** BEGIN Reading passage **
# Simple n LIGHT carbon cages?



## sdirep (Jan 28, 2009)

I just recently purchased a new 09 tarmac and would like to get some carbon cages for it. I bought some cheap specialized plastic ones but lately have been seeing some pretty simple looking carbon ones on this site but do not know what brand they are. Can you guys please show me yours and let me know the name and how much I would expect to pay for them. Where would be a reliable online store I can purchase them at? Right now id prefer to get carbon just cause i dont want to add more weight to the bike. Thank guys.


----------



## jmlapoint (Sep 4, 2008)

There are some great light cages that are not carbon, but light and strong.
I love the Andrew's King Cage in Titanium.
Very light at 38gms, nice looking, strong, won't launch your bottle, and won't mark up your bottles.:thumbsup:

ANDREW'S KING CAGE TITANIUM
View attachment 154131


----------



## CippoForLife (Oct 10, 2006)

Look on fleebay. I grabbed some carbon cages for cheap and they work great. Oh, and they're pretty light as well.
Stick with carbon to match the bike


----------



## eddyadams (Aug 11, 2007)

check out the serfas cirque or the tacx tao carbon


----------



## cxwrench (Nov 9, 2004)

i'll second the King Ti cage recommendation. great cages, light, and they hold the bottle very well. or, the arundel carbon cage is great too. most crazy light carbon cages are a waste of money...they either break or launch bottles when the road turns bumpy.


----------



## LtSpeed03 (Jul 13, 2006)

I have a set of Zero Components at 22 grams each including screws and they've held the bottles while a couple of my friends went flying while descending Mt Greylock. I've never lost a bottle with these. 
http://www.zerocomponents.com/waterbottles.html

Just my recommendation....


----------



## kermit (Dec 7, 2004)

*ebay*

I bought a pair of Black Ops cages. 18 grams each and I paid $41 for the pair. They have the checkerboard carbon and look awesome on my Roubaix.


----------



## pianopiano (Jun 4, 2005)
** END Reading passage **
** BEGIN Given information **
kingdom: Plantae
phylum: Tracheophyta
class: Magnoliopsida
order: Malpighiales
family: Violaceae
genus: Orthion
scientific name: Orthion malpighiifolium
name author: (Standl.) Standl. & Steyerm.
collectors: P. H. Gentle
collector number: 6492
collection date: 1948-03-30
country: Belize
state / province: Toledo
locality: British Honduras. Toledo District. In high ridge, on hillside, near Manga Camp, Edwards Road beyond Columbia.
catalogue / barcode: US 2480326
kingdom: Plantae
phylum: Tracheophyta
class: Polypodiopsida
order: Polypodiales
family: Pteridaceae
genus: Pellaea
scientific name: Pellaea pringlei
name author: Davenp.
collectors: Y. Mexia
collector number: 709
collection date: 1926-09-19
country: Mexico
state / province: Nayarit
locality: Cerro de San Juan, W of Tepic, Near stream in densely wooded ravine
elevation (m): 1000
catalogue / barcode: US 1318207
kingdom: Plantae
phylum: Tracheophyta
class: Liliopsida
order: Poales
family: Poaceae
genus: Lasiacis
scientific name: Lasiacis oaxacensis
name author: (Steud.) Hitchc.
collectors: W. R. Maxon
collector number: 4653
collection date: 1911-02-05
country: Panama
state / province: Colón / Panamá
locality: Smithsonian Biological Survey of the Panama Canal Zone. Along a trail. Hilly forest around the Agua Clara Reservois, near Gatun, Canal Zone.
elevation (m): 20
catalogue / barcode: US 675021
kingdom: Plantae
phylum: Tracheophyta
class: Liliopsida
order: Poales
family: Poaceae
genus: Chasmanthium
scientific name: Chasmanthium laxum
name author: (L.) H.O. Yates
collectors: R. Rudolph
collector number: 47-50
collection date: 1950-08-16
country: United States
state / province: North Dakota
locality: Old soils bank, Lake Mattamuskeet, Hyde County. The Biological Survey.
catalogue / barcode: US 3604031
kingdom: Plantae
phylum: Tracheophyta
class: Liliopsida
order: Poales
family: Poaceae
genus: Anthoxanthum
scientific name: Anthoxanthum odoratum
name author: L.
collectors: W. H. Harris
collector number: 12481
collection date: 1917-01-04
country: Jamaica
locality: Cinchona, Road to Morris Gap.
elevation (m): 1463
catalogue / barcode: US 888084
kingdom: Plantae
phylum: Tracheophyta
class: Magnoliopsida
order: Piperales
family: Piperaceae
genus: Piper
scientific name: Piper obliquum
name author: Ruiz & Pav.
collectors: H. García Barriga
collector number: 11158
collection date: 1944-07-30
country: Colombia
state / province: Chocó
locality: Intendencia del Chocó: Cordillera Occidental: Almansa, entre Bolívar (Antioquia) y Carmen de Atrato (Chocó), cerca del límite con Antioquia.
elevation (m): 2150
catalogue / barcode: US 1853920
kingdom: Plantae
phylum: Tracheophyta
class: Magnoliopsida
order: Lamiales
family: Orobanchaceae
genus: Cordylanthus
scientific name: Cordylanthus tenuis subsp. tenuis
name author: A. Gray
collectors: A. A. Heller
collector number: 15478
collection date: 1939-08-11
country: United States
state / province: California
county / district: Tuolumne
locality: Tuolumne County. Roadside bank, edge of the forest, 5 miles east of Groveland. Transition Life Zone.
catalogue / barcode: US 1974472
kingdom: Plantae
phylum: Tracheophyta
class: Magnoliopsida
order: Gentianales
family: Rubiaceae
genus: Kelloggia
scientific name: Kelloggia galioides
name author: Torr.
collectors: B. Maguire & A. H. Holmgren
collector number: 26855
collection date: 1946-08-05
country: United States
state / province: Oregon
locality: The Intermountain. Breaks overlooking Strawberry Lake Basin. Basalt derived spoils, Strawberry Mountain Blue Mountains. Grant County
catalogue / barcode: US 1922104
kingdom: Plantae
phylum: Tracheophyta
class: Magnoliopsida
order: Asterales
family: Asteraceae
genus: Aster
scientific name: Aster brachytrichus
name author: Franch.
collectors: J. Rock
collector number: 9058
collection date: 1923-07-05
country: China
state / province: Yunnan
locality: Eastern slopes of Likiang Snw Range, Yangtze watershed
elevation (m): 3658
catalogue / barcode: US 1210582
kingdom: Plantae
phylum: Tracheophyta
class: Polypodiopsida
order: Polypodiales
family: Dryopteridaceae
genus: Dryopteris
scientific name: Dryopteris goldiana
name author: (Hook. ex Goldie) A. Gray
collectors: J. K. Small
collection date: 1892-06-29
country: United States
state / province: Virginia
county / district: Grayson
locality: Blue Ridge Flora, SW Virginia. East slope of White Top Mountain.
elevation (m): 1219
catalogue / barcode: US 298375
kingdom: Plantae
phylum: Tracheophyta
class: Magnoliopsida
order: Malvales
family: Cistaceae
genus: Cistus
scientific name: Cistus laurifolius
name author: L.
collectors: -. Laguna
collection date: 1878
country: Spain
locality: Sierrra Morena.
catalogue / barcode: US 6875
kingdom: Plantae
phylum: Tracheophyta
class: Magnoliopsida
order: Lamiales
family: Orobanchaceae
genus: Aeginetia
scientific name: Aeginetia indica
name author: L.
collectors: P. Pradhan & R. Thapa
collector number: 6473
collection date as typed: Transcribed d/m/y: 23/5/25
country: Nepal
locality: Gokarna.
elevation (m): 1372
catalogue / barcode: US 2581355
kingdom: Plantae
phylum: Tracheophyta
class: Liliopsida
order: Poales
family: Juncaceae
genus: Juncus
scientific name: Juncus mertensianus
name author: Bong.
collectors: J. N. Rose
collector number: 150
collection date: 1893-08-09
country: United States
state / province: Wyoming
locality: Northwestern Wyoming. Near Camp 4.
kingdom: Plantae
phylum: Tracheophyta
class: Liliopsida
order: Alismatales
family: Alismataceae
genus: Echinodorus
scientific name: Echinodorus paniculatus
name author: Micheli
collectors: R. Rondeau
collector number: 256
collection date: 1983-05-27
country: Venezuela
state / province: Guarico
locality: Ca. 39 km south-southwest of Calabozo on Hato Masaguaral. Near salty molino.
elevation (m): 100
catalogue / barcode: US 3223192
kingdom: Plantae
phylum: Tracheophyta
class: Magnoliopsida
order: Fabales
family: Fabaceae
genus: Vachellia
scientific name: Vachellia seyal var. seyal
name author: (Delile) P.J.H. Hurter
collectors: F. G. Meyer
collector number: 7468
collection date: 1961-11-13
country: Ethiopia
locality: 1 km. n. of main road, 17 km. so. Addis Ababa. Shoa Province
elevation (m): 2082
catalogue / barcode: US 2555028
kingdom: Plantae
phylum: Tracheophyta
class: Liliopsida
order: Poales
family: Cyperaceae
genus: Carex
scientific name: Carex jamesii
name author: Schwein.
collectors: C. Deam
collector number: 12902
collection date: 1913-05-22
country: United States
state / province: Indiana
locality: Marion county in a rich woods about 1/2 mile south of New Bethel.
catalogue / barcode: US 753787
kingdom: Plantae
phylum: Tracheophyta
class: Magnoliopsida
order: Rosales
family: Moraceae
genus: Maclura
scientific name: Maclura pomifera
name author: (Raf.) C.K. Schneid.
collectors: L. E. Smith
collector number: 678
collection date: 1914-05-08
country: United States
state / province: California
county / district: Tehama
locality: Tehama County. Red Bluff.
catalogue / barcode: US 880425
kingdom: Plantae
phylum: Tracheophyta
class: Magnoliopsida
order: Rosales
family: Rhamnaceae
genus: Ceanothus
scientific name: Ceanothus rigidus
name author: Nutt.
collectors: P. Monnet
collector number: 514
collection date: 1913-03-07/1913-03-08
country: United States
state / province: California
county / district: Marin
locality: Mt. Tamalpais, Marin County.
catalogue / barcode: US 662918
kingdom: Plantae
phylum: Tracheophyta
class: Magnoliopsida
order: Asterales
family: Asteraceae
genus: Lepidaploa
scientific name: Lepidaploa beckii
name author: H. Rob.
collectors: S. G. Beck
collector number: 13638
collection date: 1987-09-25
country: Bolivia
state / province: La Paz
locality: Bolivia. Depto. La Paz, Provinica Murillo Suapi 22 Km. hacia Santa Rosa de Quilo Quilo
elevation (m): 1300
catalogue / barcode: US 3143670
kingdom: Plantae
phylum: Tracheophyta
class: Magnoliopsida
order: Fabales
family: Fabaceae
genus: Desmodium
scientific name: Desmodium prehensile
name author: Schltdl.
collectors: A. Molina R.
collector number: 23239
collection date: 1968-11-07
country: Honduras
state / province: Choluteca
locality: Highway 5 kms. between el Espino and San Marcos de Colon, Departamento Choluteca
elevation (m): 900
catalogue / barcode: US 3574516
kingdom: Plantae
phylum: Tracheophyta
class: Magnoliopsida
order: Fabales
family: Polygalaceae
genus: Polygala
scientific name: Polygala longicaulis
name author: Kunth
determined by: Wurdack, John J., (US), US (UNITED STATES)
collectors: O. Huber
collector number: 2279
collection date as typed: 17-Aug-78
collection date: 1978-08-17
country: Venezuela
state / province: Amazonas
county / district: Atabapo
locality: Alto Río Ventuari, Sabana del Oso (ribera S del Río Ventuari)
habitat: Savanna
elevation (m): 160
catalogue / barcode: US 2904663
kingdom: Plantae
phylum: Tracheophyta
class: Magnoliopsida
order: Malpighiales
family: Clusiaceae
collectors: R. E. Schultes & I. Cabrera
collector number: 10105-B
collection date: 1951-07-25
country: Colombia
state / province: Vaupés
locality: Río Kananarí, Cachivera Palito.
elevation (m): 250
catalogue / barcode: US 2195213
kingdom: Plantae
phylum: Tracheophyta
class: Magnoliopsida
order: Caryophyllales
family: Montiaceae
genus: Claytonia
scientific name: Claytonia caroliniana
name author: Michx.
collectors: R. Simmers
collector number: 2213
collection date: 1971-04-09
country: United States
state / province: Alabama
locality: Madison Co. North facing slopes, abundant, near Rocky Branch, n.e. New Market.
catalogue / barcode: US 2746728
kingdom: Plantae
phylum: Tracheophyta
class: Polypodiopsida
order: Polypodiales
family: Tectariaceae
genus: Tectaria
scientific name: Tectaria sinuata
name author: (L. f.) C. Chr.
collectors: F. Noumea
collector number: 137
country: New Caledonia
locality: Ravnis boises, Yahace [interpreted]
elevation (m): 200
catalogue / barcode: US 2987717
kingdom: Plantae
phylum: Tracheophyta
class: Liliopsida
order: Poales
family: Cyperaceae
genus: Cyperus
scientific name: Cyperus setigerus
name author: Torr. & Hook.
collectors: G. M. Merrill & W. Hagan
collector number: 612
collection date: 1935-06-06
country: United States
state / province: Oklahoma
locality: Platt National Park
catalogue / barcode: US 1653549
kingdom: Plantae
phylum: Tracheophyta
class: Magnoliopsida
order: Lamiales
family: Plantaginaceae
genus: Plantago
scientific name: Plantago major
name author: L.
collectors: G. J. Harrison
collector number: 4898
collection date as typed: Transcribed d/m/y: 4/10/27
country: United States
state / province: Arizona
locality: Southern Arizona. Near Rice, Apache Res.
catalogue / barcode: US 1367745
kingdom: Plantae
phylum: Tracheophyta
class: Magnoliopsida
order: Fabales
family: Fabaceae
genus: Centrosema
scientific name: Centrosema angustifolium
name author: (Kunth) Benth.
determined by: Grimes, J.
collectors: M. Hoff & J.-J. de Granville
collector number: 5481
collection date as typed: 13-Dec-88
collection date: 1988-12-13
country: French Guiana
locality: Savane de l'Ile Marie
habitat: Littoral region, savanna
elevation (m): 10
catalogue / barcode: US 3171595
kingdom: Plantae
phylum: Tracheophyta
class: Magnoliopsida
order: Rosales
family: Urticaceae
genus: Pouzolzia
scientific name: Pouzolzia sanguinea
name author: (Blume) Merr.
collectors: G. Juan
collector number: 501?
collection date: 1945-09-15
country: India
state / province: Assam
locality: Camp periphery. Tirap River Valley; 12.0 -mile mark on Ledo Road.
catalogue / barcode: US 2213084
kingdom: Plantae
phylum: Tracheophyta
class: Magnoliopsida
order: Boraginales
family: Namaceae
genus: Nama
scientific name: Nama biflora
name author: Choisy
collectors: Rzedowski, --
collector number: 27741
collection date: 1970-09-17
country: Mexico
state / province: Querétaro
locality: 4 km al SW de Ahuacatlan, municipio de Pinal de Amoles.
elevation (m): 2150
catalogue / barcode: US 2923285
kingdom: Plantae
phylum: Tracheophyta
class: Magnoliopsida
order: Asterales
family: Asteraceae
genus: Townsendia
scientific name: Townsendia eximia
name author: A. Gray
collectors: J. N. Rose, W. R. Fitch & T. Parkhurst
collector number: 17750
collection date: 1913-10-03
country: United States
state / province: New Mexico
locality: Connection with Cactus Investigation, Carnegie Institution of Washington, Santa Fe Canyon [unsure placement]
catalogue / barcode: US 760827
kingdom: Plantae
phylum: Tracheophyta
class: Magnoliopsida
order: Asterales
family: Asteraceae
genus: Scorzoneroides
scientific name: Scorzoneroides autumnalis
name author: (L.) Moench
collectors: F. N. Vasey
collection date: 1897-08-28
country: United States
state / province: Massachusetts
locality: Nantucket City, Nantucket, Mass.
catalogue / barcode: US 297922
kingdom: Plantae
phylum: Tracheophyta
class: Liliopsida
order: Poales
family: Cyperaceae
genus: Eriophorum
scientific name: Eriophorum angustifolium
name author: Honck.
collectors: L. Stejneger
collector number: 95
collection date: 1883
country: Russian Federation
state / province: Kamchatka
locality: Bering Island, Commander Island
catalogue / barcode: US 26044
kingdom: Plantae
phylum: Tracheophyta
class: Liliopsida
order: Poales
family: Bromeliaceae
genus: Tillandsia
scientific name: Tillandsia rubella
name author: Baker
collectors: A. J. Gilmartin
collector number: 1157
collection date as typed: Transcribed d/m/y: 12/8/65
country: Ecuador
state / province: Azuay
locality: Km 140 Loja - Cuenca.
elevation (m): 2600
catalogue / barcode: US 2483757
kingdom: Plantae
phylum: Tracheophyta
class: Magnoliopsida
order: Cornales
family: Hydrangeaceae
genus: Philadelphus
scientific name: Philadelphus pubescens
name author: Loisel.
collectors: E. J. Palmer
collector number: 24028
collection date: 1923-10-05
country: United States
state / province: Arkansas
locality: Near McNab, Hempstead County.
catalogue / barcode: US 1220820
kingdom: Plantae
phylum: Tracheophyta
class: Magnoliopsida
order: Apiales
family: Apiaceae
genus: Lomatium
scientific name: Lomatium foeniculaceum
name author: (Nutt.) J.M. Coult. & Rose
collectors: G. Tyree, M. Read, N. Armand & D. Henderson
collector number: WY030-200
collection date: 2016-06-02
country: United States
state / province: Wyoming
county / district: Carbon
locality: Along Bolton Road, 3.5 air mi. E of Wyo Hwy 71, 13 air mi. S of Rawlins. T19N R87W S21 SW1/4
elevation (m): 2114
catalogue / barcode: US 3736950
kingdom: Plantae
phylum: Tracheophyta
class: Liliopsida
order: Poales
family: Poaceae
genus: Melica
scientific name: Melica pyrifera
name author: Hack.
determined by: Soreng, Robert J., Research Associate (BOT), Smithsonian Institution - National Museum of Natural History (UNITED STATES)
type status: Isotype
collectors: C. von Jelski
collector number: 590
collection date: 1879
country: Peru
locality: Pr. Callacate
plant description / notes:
** END Given information **
● **Required task**
Transcribe the stretch of the bottle cage thread above from "I just recently" through "Cage in Titanium.".

● **Task answer**
I just recently purchased a new 09 tarmac and would like to get some carbon cages for it. I bought some cheap specialized plastic ones but lately have been seeing some pretty simple looking carbon ones on this site but do not know what brand they are. Can you guys please show me yours and let me know the name and how much I would expect to pay for them. Where would be a reliable online store I can purchase them at? Right now id prefer to get carbon just cause i dont want to add more weight to the bike. Thank guys.


----------



## jmlapoint (Sep 4, 2008)

There are some great light cages that are not carbon, but light and strong.
I love the Andrew's King Cage in Titanium.